[[ Data for analysis, beginning ]]

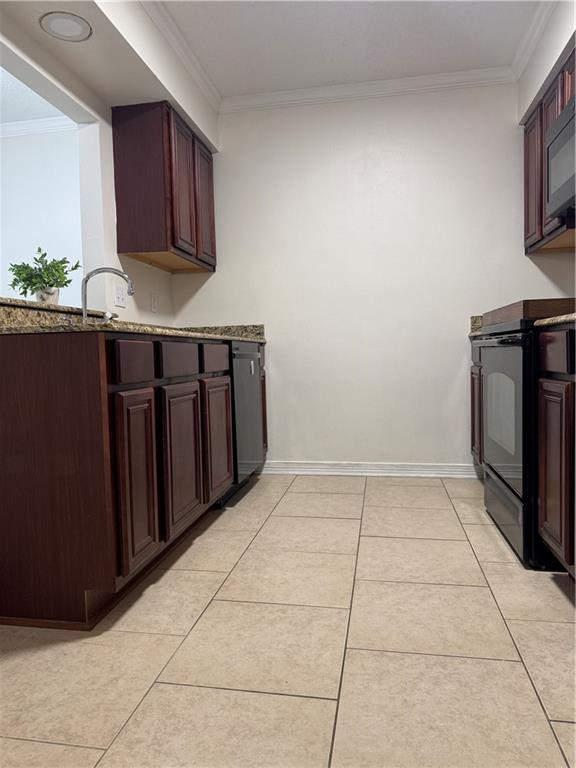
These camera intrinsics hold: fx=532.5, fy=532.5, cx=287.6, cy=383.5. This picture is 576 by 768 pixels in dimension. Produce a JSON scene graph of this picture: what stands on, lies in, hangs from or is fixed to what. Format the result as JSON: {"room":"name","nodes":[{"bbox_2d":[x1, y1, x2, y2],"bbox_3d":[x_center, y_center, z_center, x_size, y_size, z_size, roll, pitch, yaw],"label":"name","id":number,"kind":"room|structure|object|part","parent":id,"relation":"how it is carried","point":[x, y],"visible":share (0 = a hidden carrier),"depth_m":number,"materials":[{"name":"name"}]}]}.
{"room":"kitchen","nodes":[
{"label":"kitchen","id":0,"kind":"room"},
{"bbox_2d":[0,64,72,129],"bbox_3d":[-2.606,-1.778,2.159,2.926,0.101,3.962,-1,3,10],"label":"adjoining room ceiling","id":1,"kind":"structure","parent":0,"point":[7,120],"depth_m":3.49,"materials":[{"name":"white paint"}]},
{"bbox_2d":[0,125,82,307],"bbox_3d":[-2.270,-0.650,4.004,3.197,2.471,0.132,-1,3,10],"label":"far room wall","id":2,"kind":"structure","parent":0,"point":[19,149],"depth_m":3.81,"materials":[{"name":"white paint"}]},
{"bbox_2d":[0,116,76,137],"bbox_3d":[-2.148,-1.796,3.739,2.541,0.077,0.115,-1,3,10],"label":"crown molding","id":3,"kind":"structure","parent":2,"relation":"attached to","point":[46,121],"depth_m":3.74,"materials":[{"name":"white paint"}]},
{"bbox_2d":[0,1,199,322],"bbox_3d":[-1.274,-0.503,1.345,0.129,2.482,5.139,-1,3,10],"label":"left wall","id":4,"kind":"structure","parent":0,"point":[132,300],"depth_m":2.78,"materials":[{"name":"white paint"}]},
{"bbox_2d":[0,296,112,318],"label":"granite ledge","id":5,"kind":"object","parent":4,"relation":"attached to","point":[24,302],"visible":0.58,"depth_m":2.18,"materials":[{"name":"stone"}]},
{"bbox_2d":[8,246,81,302],"bbox_3d":[-1.129,-0.495,2.477,0.316,0.285,0.307,-1,3,10],"label":"potted plant","id":6,"kind":"object","parent":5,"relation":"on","point":[45,254],"visible":0.88,"depth_m":2.45,"materials":[{"name":"green plant"}]},
{"bbox_2d":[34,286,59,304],"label":"plant pot","id":7,"kind":"object","parent":5,"relation":"on","point":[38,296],"visible":0.68,"depth_m":2.43,"materials":[{"name":"white ceramic"}]},
{"bbox_2d":[113,284,126,307],"bbox_3d":[-0.933,-0.490,2.968,0.015,0.116,0.123,-1,3,10],"label":"wall outlet","id":8,"kind":"object","parent":4,"relation":"attached to","point":[119,299],"visible":0.98,"depth_m":2.96,"materials":[{"name":"white plastic"}]},
{"bbox_2d":[150,292,157,311],"bbox_3d":[-0.847,-0.515,3.383,0.010,0.116,0.073,-1,3,10],"label":"wall outlet","id":9,"kind":"object","parent":4,"relation":"attached to","point":[154,302],"visible":0.99,"depth_m":3.37,"materials":[{"name":"white plastic"}]},
{"bbox_2d":[112,101,215,272],"bbox_3d":[-0.718,-1.124,3.241,0.334,0.793,0.770,-1,3,10],"label":"upper cabinet","id":10,"kind":"object","parent":4,"relation":"attached to","point":[130,178],"visible":0.98,"depth_m":2.89,"materials":[{"name":"brown wood"}]},
{"bbox_3d":[-0.592,-1.084,3.050,0.062,0.746,0.311,-1,3,10],"label":"door","id":11,"kind":"part","parent":10,"relation":"part of","materials":[{"name":"brown wood"}]},
{"bbox_3d":[-0.528,-1.112,3.412,0.040,0.731,0.330,-1,3,10],"label":"door","id":12,"kind":"part","parent":10,"relation":"part of","materials":[{"name":"brown wood"}]},
{"bbox_2d":[139,0,221,111],"bbox_3d":[-0.832,-1.685,1.261,0.067,0.077,4.518,-1,3,10],"label":"crown molding","id":13,"kind":"structure","parent":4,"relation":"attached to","point":[174,31],"depth_m":2.83,"materials":[{"name":"white paint"}]},
{"bbox_2d":[0,472,575,767],"bbox_3d":[-0.428,0.780,1.312,4.325,0.058,5.512,-1,3,10],"label":"floor","id":14,"kind":"structure","parent":0,"point":[554,589],"depth_m":1.46,"materials":[{"name":"beige tile"}]},
{"bbox_2d":[0,329,241,630],"bbox_3d":[-0.682,0.251,2.374,0.659,0.880,1.660,-1,3,10],"label":"base cabinet","id":15,"kind":"object","parent":14,"relation":"on","point":[34,507],"visible":0.94,"depth_m":1.62,"materials":[{"name":"brown wood"}]},
{"bbox_2d":[0,296,265,341],"bbox_3d":[-0.694,-0.265,2.464,0.791,0.136,2.185,-1,3,10],"label":"granite countertop","id":16,"kind":"structure","parent":15,"relation":"on","point":[79,326],"depth_m":2.05,"materials":[{"name":"stone"}]},
{"bbox_2d":[80,266,134,323],"bbox_3d":[-0.820,-0.377,2.406,0.252,0.311,0.098,-1,3,10],"label":"faucet","id":17,"kind":"object","parent":16,"relation":"on","point":[84,310],"visible":0.88,"depth_m":2.40,"materials":[{"name":"silver metal"}]},
{"bbox_3d":[-0.517,-0.072,1.793,0.030,0.127,0.229,-1,3,10],"label":"drawer","id":18,"kind":"part","parent":15,"relation":"part of","materials":[{"name":"brown wood"}]},
{"bbox_3d":[-0.503,0.337,1.794,0.044,0.568,0.244,-1,3,10],"label":"cabinet door","id":19,"kind":"part","parent":15,"relation":"part of","materials":[{"name":"brown wood"}]},
{"bbox_3d":[-0.441,-0.099,2.160,0.038,0.125,0.272,-1,3,10],"label":"drawer","id":20,"kind":"part","parent":15,"relation":"part of","materials":[{"name":"brown wood"}]},
{"bbox_3d":[-0.429,0.313,2.181,0.040,0.555,0.337,-1,3,10],"label":"cabinet door","id":21,"kind":"part","parent":15,"relation":"part of","materials":[{"name":"brown wood"}]},
{"bbox_3d":[-0.354,-0.124,2.579,0.031,0.123,0.343,-1,3,10],"label":"drawer","id":22,"kind":"part","parent":15,"relation":"part of","materials":[{"name":"brown wood"}]},
{"bbox_3d":[-0.344,0.280,2.631,0.046,0.542,0.342,-1,3,10],"label":"cabinet door","id":23,"kind":"part","parent":15,"relation":"part of","materials":[{"name":"brown wood"}]},
{"bbox_2d":[221,341,263,504],"bbox_3d":[-0.506,0.206,3.139,0.625,0.876,0.609,-1,3,10],"label":"dishwasher","id":24,"kind":"object","parent":14,"relation":"on","point":[252,354],"visible":0.28,"depth_m":2.99,"materials":[{"name":"metal"}]},
{"bbox_2d":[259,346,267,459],"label":"base cabinet","id":25,"kind":"object","parent":14,"relation":"on","point":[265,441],"visible":0.07,"depth_m":3.51,"materials":[{"name":"brown wood"}]},
{"bbox_2d":[469,336,484,470],"bbox_3d":[1.350,0.169,2.920,0.580,0.880,0.686,-1,3,10],"label":"base cabinet","id":26,"kind":"object","parent":14,"relation":"on","point":[473,439],"visible":0.09,"depth_m":3.09,"materials":[{"name":"brown wood"}]},
{"bbox_2d":[468,315,483,337],"bbox_3d":[1.347,-0.356,3.046,0.588,0.141,0.498,-1,3,10],"label":"granite countertop","id":27,"kind":"structure","parent":26,"relation":"on","point":[472,328],"depth_m":3.30,"materials":[{"name":"stone"}]},
{"bbox_2d":[479,302,575,569],"bbox_3d":[1.224,0.078,2.242,0.721,1.168,0.770,-1,3,10],"label":"stove","id":28,"kind":"object","parent":14,"relation":"on","point":[518,352],"visible":0.71,"depth_m":2.05,"materials":[{"name":"black metal"}]},
{"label":"oven handle","id":29,"kind":"part","parent":28,"relation":"part of","materials":[{"name":"black metal"}]},
{"bbox_3d":[0.902,0.129,2.279,0.053,0.612,0.702,-1,3,10],"label":"oven door","id":30,"kind":"part","parent":28,"relation":"part of","materials":[{"name":"glass"}]},
{"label":"drawer","id":31,"kind":"part","parent":28,"relation":"part of","materials":[{"name":"metal"}]},
{"bbox_2d":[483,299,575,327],"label":"wooden board","id":32,"kind":"object","parent":28,"relation":"on","point":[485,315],"visible":0.57,"depth_m":1.93,"materials":[{"name":"brown wood"}]},
{"bbox_2d":[535,326,575,575],"bbox_3d":[1.116,0.261,1.443,0.633,0.878,0.954,-1,3,10],"label":"base cabinet","id":33,"kind":"object","parent":14,"relation":"on","point":[548,447],"visible":0.96,"depth_m":1.73,"materials":[{"name":"brown wood"}]},
{"bbox_2d":[534,312,575,327],"bbox_3d":[1.122,-0.222,1.529,0.616,0.069,0.797,-1,3,10],"label":"countertop","id":34,"kind":"structure","parent":33,"relation":"on","point":[553,321],"depth_m":1.73,"materials":[{"name":"stone"}]},
{"bbox_3d":[0.869,-0.104,1.749,0.030,0.118,0.317,-1,3,10],"label":"drawer","id":35,"kind":"part","parent":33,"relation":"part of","materials":[{"name":"brown wood"}]},
{"bbox_2d":[154,0,544,97],"bbox_3d":[0.054,-1.762,0.819,2.568,0.099,5.441,-1,3,10],"label":"ceiling","id":36,"kind":"structure","parent":0,"point":[459,65],"depth_m":2.82,"materials":[{"name":"white paint"}]},
{"bbox_2d":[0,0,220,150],"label":"soffit","id":37,"kind":"object","parent":36,"relation":"attached to","point":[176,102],"visible":0.85,"depth_m":2.49,"materials":[{"name":"white paint"}]},
{"bbox_2d":[40,11,91,41],"bbox_3d":[-0.909,-1.464,2.189,0.206,0.007,0.203,-1,3,10],"label":"recessed light","id":38,"kind":"object","parent":37,"relation":"in","point":[78,23],"visible":1,"depth_m":2.18,"materials":[{"name":"white"}]},
{"bbox_2d":[169,81,571,472],"bbox_3d":[0.539,-0.657,3.496,2.735,2.507,0.129,-1,3,10],"label":"back wall","id":39,"kind":"structure","parent":0,"point":[276,318],"depth_m":3.43,"materials":[{"name":"white paint"}]},
{"bbox_2d":[219,67,515,113],"bbox_3d":[0.445,-1.834,3.327,1.874,0.078,0.063,-1,3,10],"label":"crown molding","id":40,"kind":"structure","parent":39,"relation":"attached to","point":[272,94],"depth_m":3.32,"materials":[{"name":"white paint"}]},
{"bbox_2d":[260,460,478,477],"bbox_3d":[0.511,0.556,3.488,1.557,0.088,0.021,-1,3,10],"label":"baseboard","id":41,"kind":"structure","parent":39,"relation":"attached to","point":[413,468],"depth_m":3.47,"materials":[{"name":"white paint"}]},
{"bbox_2d":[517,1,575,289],"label":"right wall","id":42,"kind":"structure","parent":0,"point":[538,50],"depth_m":2.82,"materials":[{"name":"white paint"}]},
{"bbox_2d":[510,0,556,83],"bbox_3d":[0.989,-1.729,1.104,0.065,0.078,4.145,-1,3,10],"label":"crown molding","id":43,"kind":"structure","parent":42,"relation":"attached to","point":[534,31],"depth_m":2.79,"materials":[{"name":"white paint"}]},
{"bbox_2d":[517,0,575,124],"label":"soffit","id":44,"kind":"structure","parent":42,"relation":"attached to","point":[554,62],"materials":[{"name":"white paint"}]},
{"bbox_2d":[521,46,575,254],"bbox_3d":[1.499,-1.144,2.725,0.318,0.786,0.938,-1,3,10],"label":"upper cabinet","id":45,"kind":"object","parent":42,"relation":"attached to","point":[534,244],"visible":0.57,"depth_m":2.86,"materials":[{"name":"brown wood"}]},
{"bbox_3d":[1.443,-1.159,3.150,0.049,0.749,0.319,-1,3,10],"label":"upper cabinet door","id":46,"kind":"part","parent":45,"relation":"part of","materials":[{"name":"brown wood"}]},
{"bbox_2d":[545,94,575,219],"bbox_3d":[1.346,-0.982,2.172,0.424,0.410,0.739,-1,3,10],"label":"microwave","id":47,"kind":"object","parent":45,"relation":"attached to","point":[562,133],"visible":1,"depth_m":2.36,"materials":[{"name":"metal"}]}
]}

[[ Data for analysis, end ]]

_Task objective:_
If a line of the records above holds the word "nodes", show it.

_Answer below:_
These camera intrinsics hold: fx=532.5, fy=532.5, cx=287.6, cy=383.5. This picture is 576 by 768 pixels in dimension. Produce a JSON scene graph of this picture: what stands on, lies in, hangs from or is fixed to what. Format the result as JSON: {"room":"name","nodes":[{"bbox_2d":[x1, y1, x2, y2],"bbox_3d":[x_center, y_center, z_center, x_size, y_size, z_size, roll, pitch, yaw],"label":"name","id":number,"kind":"room|structure|object|part","parent":id,"relation":"how it is carried","point":[x, y],"visible":share (0 = a hidden carrier),"depth_m":number,"materials":[{"name":"name"}]}]}.
{"room":"kitchen","nodes":[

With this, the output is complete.